I feel till that up till the early 2000's - 1/48 Hasegawa kits were one of the best in the world , it just is sad that they seem to have gone down the route of re-boxes with new decals and very few new kits - and seem to have stagnated .

Mark Smith said...

Another fine model, David. This kit, by today's standards, is remarkably simple yet builds a very faithful replica. Nice job throughout, especially in the cockpit and the finish.

I agree that Hasegawa's 'golden days' of issuing new tool aircraft models in 1/48 seem well and truly over; the E8N Dave was the first Japanese subject in many years, and remains the most recent. I'm still mystified that Tamiya and Hasegawa have for years ignored fascinating subjects of their own country's aviation heritage such as the Aichi Type 0 Jake floatplane and the Ki-46-II Type 100 Dinah (more -IIs were built than the later -III version Tamiya kitted twenty years ago, which itself could use replacement in the same way their venerable Zero kits were supplanted by cutting edge molds for the Type 22 and 52). For that matter, the A6M2 Model 21, perhaps the most iconic Zero, still awaits a 1/48 mold of the same quality; Hasegawa's 1996 release is still the best out there, surpassing Tamiya's circa-1979 mold which is still in the company's catalogue.

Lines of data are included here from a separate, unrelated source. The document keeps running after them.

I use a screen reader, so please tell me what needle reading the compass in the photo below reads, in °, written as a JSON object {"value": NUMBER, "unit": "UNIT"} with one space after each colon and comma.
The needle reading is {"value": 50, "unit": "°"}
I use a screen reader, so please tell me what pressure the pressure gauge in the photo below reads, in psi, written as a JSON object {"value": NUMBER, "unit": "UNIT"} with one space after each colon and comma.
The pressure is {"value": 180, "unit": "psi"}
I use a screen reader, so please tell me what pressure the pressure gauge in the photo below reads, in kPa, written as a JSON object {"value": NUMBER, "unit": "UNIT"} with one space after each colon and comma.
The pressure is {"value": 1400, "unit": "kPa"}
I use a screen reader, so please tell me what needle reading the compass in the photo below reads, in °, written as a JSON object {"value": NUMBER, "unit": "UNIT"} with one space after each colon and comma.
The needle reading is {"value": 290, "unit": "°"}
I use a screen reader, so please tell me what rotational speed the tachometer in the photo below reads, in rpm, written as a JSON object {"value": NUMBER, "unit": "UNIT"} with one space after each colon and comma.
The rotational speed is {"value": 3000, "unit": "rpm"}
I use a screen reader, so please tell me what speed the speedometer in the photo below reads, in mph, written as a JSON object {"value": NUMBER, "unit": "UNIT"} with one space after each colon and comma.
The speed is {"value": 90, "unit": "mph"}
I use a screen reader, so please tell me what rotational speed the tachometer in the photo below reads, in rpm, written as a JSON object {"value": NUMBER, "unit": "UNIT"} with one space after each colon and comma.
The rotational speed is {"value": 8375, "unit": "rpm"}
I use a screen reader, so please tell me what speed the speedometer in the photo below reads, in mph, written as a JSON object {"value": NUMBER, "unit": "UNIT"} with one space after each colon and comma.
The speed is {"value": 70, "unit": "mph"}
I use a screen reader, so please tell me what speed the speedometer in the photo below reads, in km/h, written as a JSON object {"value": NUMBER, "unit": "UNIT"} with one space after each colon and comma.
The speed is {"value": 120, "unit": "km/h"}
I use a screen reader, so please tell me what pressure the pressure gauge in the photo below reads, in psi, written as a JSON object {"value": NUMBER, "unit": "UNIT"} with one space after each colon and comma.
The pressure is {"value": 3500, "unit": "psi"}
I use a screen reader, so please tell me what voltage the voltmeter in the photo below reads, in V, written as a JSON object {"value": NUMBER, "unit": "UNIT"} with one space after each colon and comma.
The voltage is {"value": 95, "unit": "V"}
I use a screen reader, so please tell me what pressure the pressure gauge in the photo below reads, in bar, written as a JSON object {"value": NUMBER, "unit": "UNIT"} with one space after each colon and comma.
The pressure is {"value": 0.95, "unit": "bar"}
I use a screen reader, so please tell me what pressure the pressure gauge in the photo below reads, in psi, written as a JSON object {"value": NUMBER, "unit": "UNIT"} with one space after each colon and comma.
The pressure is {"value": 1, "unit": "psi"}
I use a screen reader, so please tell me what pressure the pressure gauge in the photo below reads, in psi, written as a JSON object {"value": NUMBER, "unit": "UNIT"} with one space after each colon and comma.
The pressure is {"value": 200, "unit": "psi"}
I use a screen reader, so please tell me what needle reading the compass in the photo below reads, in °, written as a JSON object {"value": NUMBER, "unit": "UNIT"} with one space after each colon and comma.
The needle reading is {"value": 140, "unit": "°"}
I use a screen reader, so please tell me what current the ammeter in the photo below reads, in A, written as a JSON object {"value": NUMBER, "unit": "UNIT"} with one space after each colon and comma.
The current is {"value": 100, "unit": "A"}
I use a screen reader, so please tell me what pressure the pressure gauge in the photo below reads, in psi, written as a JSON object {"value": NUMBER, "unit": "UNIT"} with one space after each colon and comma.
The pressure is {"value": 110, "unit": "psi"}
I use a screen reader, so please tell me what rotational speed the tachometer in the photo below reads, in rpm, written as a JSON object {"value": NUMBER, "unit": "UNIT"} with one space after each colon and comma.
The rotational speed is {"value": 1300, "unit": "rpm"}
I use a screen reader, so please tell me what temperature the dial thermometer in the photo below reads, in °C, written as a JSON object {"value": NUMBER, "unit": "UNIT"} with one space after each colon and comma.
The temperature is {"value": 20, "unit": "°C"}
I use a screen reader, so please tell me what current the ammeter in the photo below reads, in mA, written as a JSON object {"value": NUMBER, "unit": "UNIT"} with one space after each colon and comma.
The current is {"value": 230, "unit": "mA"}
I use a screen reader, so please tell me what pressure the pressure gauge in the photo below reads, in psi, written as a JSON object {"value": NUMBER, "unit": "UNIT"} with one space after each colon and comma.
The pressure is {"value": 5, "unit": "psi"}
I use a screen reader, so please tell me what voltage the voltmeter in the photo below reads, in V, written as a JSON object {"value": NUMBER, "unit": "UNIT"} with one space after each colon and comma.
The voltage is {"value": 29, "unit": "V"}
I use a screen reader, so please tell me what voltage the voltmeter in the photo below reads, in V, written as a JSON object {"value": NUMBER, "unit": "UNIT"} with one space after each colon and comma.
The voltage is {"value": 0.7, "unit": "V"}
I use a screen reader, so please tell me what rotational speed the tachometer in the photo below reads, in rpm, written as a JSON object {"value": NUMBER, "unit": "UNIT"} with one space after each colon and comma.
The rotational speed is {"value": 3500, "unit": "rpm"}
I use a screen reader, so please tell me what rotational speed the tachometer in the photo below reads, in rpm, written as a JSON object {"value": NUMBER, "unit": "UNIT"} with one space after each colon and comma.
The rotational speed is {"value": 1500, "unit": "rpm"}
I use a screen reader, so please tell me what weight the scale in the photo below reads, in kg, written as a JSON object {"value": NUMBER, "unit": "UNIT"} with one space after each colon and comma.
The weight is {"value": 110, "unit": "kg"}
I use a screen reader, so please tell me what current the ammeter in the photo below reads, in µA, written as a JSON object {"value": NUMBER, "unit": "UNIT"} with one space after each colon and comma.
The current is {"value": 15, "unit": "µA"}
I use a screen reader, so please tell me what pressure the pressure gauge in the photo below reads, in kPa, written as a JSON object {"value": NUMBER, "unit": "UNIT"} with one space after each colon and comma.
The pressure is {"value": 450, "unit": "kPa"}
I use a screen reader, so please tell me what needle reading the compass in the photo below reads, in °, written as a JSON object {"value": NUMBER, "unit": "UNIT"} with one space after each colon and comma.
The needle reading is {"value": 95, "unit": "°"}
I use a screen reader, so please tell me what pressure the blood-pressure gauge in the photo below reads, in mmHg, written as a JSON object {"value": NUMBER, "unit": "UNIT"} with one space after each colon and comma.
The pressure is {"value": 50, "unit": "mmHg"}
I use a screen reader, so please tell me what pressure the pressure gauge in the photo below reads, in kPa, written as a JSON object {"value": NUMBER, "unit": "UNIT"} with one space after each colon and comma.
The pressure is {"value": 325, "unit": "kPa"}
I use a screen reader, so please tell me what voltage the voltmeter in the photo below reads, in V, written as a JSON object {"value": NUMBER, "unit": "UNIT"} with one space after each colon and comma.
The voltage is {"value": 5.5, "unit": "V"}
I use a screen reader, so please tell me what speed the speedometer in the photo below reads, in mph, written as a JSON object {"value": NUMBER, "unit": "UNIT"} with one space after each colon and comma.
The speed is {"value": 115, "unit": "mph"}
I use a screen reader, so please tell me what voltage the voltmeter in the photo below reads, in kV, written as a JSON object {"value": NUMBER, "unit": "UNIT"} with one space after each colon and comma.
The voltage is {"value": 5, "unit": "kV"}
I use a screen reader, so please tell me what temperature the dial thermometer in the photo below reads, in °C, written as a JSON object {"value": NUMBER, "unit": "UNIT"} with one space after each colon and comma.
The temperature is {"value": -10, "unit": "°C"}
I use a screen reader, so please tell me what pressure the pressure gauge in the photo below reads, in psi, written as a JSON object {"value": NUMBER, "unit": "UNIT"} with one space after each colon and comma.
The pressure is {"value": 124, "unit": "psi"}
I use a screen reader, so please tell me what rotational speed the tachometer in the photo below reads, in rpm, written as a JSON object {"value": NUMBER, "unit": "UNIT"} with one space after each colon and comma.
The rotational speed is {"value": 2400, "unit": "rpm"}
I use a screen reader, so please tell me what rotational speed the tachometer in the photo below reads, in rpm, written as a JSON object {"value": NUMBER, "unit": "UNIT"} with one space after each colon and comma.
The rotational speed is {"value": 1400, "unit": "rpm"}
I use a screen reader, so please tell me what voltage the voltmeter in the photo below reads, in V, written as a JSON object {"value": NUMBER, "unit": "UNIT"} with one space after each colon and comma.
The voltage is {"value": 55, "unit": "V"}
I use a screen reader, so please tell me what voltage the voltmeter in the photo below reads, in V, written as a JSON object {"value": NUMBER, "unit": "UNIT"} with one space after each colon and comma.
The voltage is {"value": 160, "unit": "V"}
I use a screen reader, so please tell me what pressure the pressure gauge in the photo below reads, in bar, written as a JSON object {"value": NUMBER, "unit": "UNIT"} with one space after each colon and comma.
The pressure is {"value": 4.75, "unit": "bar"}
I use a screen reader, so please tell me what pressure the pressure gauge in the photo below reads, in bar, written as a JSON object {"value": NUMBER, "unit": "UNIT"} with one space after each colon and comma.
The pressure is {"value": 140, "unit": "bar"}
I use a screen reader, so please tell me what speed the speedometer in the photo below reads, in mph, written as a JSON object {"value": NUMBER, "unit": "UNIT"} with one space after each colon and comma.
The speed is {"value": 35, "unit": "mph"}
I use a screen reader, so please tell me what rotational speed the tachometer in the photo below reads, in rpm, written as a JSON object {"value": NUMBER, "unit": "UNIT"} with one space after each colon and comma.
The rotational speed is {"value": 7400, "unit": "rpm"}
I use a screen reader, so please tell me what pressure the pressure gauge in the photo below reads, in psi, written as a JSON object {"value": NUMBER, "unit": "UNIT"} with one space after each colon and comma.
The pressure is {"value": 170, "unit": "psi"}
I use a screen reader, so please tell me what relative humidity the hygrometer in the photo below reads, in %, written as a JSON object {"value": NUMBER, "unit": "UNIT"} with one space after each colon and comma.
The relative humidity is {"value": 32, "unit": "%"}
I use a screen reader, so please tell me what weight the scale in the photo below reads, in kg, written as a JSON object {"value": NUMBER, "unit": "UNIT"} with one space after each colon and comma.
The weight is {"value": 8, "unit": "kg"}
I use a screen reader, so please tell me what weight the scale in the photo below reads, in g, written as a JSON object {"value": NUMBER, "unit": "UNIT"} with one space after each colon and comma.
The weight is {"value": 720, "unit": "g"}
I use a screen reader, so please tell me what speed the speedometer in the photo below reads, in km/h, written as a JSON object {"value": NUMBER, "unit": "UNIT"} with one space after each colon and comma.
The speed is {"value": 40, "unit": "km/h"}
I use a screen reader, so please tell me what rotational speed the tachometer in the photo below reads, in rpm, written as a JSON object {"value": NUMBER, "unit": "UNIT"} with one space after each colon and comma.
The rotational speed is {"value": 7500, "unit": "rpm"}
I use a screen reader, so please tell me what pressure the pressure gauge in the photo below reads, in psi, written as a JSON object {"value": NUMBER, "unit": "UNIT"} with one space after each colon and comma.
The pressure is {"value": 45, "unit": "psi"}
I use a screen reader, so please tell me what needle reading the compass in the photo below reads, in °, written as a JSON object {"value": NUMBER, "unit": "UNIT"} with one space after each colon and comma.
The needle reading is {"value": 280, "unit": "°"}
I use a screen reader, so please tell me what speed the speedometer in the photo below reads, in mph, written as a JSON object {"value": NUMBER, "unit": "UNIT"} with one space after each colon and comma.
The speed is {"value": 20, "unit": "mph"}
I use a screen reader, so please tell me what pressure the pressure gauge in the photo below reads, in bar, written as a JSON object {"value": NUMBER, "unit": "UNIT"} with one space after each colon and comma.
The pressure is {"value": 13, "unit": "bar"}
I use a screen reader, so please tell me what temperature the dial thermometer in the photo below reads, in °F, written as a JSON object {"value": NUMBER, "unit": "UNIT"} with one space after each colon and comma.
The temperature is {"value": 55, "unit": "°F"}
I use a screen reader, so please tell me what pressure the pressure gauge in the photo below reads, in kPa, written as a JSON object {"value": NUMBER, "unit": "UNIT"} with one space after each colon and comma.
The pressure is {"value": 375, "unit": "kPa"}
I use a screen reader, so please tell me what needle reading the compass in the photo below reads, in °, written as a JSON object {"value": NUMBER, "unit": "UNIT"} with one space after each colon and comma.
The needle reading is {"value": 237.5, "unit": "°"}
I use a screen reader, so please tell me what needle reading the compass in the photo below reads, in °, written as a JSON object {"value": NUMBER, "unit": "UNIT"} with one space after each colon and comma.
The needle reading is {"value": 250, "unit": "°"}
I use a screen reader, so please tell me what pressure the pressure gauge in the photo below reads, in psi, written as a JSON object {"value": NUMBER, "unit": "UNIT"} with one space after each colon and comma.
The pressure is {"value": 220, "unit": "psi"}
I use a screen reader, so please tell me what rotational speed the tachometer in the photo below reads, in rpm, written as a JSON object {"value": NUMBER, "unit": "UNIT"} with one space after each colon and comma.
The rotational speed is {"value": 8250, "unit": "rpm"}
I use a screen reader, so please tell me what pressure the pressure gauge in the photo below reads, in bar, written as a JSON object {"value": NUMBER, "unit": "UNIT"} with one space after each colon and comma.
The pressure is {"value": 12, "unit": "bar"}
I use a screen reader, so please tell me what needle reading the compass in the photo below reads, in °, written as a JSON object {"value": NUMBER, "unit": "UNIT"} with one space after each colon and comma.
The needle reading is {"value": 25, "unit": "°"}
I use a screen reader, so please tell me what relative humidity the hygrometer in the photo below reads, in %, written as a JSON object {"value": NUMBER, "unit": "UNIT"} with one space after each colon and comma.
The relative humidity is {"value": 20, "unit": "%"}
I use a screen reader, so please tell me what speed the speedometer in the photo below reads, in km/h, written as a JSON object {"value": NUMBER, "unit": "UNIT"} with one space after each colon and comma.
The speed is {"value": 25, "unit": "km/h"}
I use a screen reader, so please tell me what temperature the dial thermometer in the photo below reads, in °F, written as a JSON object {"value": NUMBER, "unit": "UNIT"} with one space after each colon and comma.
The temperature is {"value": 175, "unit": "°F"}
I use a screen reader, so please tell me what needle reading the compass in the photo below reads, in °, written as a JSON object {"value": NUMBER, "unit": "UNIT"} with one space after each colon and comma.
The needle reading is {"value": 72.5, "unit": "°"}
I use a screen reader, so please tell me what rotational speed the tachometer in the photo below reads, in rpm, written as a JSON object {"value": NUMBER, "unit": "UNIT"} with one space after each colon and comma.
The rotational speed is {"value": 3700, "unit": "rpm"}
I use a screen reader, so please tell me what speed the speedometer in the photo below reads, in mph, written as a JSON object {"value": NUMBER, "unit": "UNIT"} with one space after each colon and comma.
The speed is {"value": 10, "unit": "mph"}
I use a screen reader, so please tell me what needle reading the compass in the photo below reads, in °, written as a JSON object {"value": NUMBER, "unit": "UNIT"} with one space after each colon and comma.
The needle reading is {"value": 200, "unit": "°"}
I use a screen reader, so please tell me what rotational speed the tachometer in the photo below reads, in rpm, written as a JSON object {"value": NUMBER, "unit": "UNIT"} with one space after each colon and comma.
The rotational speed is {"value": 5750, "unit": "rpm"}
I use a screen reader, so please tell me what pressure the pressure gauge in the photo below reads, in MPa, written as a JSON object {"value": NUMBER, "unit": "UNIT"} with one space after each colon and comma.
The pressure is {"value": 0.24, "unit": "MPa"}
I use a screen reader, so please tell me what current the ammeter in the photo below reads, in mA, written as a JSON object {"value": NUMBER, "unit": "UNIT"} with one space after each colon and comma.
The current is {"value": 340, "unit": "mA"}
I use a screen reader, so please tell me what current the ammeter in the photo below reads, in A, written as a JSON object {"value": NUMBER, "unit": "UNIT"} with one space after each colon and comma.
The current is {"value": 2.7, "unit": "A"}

All these airplanes were produced in notable numbers, superbly designed, visually fascinating, and fulfilled vital tasks that make them of significant historical interest. Three years ago I would have included Claude and Sonia on The Missing List, but it's taken a new company to bring us these airplanes in 1/48, and terrific they are; the track record of the last twenty years indicates that it's more likely now to see an E13A1 Jake and a Ki-46-II Dinah from Wingsy (go, Wingsy!) than from Hasegawa or Tamiya.

Ronnie Olsthoorn said...

Beautiful work! Very nice base too!

73north said...

Thank you Ronnie !
I also forgot to say that the runway diorama that I used was the 1/48 Diorama Scenic 3D Display Groundwork "Old Concrete" Sheet - Manufactured by: Uschi

The grass is ' green-line ' grass , and is really effective at giving a realistic effect with different lengths of ' grass ' - highly recommended for a diorama - especially to make it look ' real ' .

Ken Glass said...

Nice work, David. Thanks for sharing.

Anonymous said...

I have one of these 1/48 scale models that I'm preparing to build.Thank you for the amazing photos.